Insulin, a hormone critical for diabetes management, has become a highly contentious issue in the United States due to its soaring prices. Despite its discovery over a century ago with an initial intent to keep it affordable from its discoverers, the cost of insulin has escalated dramatically in recent years.
Price surge
Insulin was discovered in 1921 by Dr Frederick Banting and Charles Best. Their patent for insulin was sold to the University of Toronto for just $1, reflecting their commitment to making it affordable. Over the past two decades, insulin prices have increased by over 600%. A vial of Humalog, which cost about $21 in 1996, now exceeds $300 in some states. A study by the Health Care Cost Institute found that between 2012 and 2016, the average price of insulin nearly doubled, from $2,864 per year to $5,705 per year for patients with type 1 diabetes. According to the American Diabetes Association, approximately 7.4 million Americans with diabetes rely on insulin. For many, these rising costs are unsustainable and can lead to dangerous practices like insulin rationing.
Key players in the insulin market
The insulin market in the US is dominated by three major pharmaceutical companies: Eli Lilly, Novo Nordisk, and Sanofi. These companies have been at the centre of the pricing controversy, with critics accusing them of exploiting their market power to
maximise profits. While these companies argue that high prices are necessary to fund research and development, the financial benefits they reap suggest a more complex picture. According to a 2019 Senate Finance Committee report, Eli Lilly, Novo Nordisk, and Sanofi spent significant amounts on lobbying efforts to influence legislation related to drug pricing – further entrenching their market power.
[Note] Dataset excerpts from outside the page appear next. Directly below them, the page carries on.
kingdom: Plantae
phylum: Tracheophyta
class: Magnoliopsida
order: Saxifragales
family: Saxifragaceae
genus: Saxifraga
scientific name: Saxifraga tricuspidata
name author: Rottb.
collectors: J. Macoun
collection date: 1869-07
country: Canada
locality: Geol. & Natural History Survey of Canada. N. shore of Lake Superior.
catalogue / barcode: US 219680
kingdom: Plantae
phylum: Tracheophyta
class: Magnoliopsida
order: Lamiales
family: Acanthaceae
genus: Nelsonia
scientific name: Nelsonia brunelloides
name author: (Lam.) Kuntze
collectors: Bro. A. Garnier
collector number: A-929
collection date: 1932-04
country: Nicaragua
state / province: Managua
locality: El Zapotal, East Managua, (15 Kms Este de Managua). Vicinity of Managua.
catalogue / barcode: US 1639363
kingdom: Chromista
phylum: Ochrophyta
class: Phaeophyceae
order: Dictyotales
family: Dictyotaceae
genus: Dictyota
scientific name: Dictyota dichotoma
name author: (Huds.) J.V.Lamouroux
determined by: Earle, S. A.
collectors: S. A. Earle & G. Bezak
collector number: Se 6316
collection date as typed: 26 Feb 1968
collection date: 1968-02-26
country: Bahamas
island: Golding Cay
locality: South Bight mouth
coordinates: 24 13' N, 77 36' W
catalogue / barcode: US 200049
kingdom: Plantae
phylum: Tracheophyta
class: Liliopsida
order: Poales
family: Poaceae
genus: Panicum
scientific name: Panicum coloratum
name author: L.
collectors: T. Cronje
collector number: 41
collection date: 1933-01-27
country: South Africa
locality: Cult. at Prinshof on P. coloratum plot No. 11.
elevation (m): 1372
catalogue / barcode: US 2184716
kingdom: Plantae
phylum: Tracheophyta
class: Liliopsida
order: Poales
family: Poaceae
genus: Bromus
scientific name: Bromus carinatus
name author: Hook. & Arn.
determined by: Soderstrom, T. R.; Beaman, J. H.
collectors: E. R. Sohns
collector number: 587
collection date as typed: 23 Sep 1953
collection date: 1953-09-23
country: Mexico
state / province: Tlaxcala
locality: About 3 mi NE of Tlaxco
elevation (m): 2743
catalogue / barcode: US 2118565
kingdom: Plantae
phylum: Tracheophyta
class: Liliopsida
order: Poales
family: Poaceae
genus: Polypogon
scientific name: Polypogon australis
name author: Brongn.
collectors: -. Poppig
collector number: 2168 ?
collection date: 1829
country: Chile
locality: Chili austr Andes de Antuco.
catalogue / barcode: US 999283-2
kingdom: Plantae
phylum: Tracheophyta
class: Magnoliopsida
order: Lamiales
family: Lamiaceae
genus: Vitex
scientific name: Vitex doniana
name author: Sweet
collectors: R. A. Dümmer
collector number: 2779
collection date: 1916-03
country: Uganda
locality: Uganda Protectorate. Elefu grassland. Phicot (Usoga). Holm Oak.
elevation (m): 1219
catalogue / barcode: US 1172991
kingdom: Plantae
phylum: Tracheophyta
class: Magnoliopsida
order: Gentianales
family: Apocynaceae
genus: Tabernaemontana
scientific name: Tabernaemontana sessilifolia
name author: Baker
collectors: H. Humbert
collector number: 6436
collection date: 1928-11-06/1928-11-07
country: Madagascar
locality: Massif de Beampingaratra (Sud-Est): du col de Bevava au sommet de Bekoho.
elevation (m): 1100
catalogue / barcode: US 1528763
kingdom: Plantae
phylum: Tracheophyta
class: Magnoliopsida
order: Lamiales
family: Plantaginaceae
Pharmacy Benefit Managers (PBMs) and Health Insurance Companies
Pharmacy Benefit Managers (PBMs) play a critical intermediary role in the pharmaceutical supply chain. They negotiate prices between drug manufacturers and insurance companies, ostensibly to secure lower costs for consumers. However, PBMs have been criticised for their opaque pricing mechanisms and rebate structures, which can contribute to higher out-of-pocket costs for patients. Health insurance companies are also key players in the insulin pricing controversy. They determine the formulary, or the list of medications covered by insurance plans, and negotiate with PBMs and pharmaceutical companies to set prices. Insurers benefit from the current system by passing on higher costs to consumers through higher premiums, deductibles, and co-pays.
Impact on patients
The financial strain on patients is perhaps the most devastating aspect of the insulin pricing controversy. Many diabetics face monthly costs of hundreds or even thousands of dollars for insulin, forcing some to ration their doses or forego the medication entirely. This can lead to severe health complications including diabetic ketoacidosis, hospitalisation, and even death.
A 2018 study published in JAMA Internal Medicine found that 25% of diabetic patients reported using less insulin than prescribed due to cost concerns. This statistic underscores the severe impact of high insulin prices on patient health. Additionally, a survey by the non-profit organisation T1International revealed that nearly one in four Americans with diabetes have rationed insulin due to its high cost.
Addressing the insulin crisis requires comprehensive reforms to increase transparency, promote competition, and prioritise patient access to affordable medication. Only through concerted efforts can the original vision of Banting and Best – making insulin accessible to all who need it – be realised in today’s healthcare landscape. The current system’s complexity and the significant financial interests at stake make this a challenging issue to resolve, but the health and lives of millions of Americans depend on finding a sustainable solution.